Mostrando un certo cinismo, gli ufficiali statunitensi intervistati dal New York Times, hanno ammesso che l’operazione militare è stata “poco pianificata e poveramente realizzata”. “Noi avevamo detto ai nostri partner di prendere in considerazione una serie di suggerimenti ed alternative – hanno aggiunto - ma le loro scelte erano le loro scelte. Alla fine, questa non era una nostra operazione”. Una dichiarazione di auto-assoluzione analoga a quella utilizzata dal Comando di MONUC, la missione delle Nazioni Unite in Congo, anch’essa incapace di difendere la popolazione dai massacri degli uomini al soldo di Joseph Kony. Solo che nel caso di MONUC, la condivisione dell’operazione non è stata rinnegata.

Il 15 ottobre 2008, quando le forze terrestri dell’Uganda si stavano concentrando alla frontiera con il Congo, il capo della missione internazionale di paecekeeping, colonnello Jean-Paul Dietrich, aveva pubblicamente offerto il “supporto logistico” della missione ONU per “questa operazione di contenimento dei ribelli dell’ERS”.

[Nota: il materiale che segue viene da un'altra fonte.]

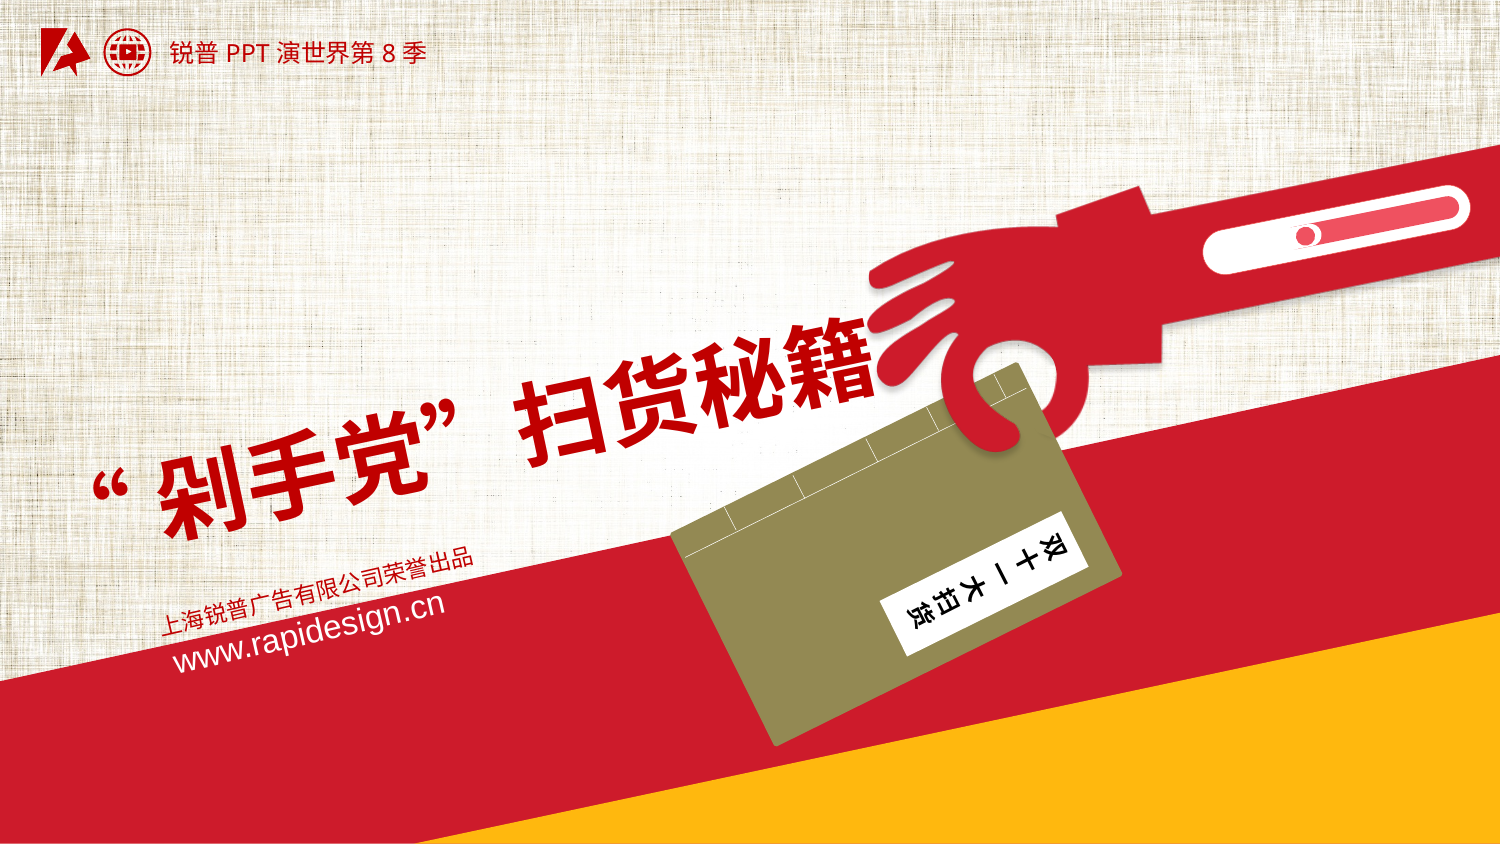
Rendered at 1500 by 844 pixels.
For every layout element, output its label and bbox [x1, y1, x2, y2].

I militari USA sono presenti in Uganda da più di un decennio, contribuendo all’addestramento, alla fornitura di armamenti e all’equipaggiamento pesante delle forze armate nazionali. Nel 1996, uno squadrone VP-16 dell’US Navy di stanza a Sigonella aveva dislocato a Kampala i suoi aerei di riconoscimento P3C-Orion per raccogliere e smistare informazioni al Tactical Support Center della base siciliana, relative ai “profughi e ai rifugiati presenti al confine con lo Zaire”, come al tempo si chiamava la Repubblica Democratica del Congo. Qualche anno più tardi fu inviato in Uganda anche un contingente della 35^ Brigata di Artiglieria Aerea USA che operava presso la base di Suwon, Corea del Sud.
 
Dopo l’11 settembre 2001, le forze armate ugandesi hanno partecipato a numerose esercitazioni “anti-terrorismo” in Corno d’Africa e nella regione dei Grandi Laghi, sotto il comando della Combined Joint Task Force-Horn of Africa, la task force che gli Stati Uniti hanno attivato presso la base di Camp Lemonier, Gibuti. A partire dal gennaio 2007, alcuni reparti d’elite si sono insediati nella regione settentrionale dell’Uganda, operando congiuntamente con i militari locali contro l’Esercito di Resistenza del Signore. È stata accertata la presenza di uomini dell’US Army Corps of Engineers e dell’US Air Force di stanza a Ramstein, Germania ed Aviano, Pordenone.
 
Il 9 aprile 2008, il generale William “Kip” Ward, comandante in capo di Africom, giungeva all’aeroporto di Entebbe, una delle maggiori basi operative USA in Africa, per una visita di tre giorni ai reparti militari dislocati in Uganda. Il 10 aprile, Ward si trasferiva nel distretto settentrionale di Gulu per incontrare il personale militare della Combined Joint Task Force-Horn of Africa in un accampamento utilizzato anche dal personale dell’Agenzia per lo Sviluppo statunitense USAID. Il giorno successivo il Comandante di Africom partecipava ad un incontro con 200 cadetti del college ugandese di Jinja. Tra gli istruttori di questo istituto di formazione alla guerra, alcuni ufficiali della task force che gli USA hanno installato a Gibuti e i professori del Naval War College (NWC) di Newport, Rhode Island.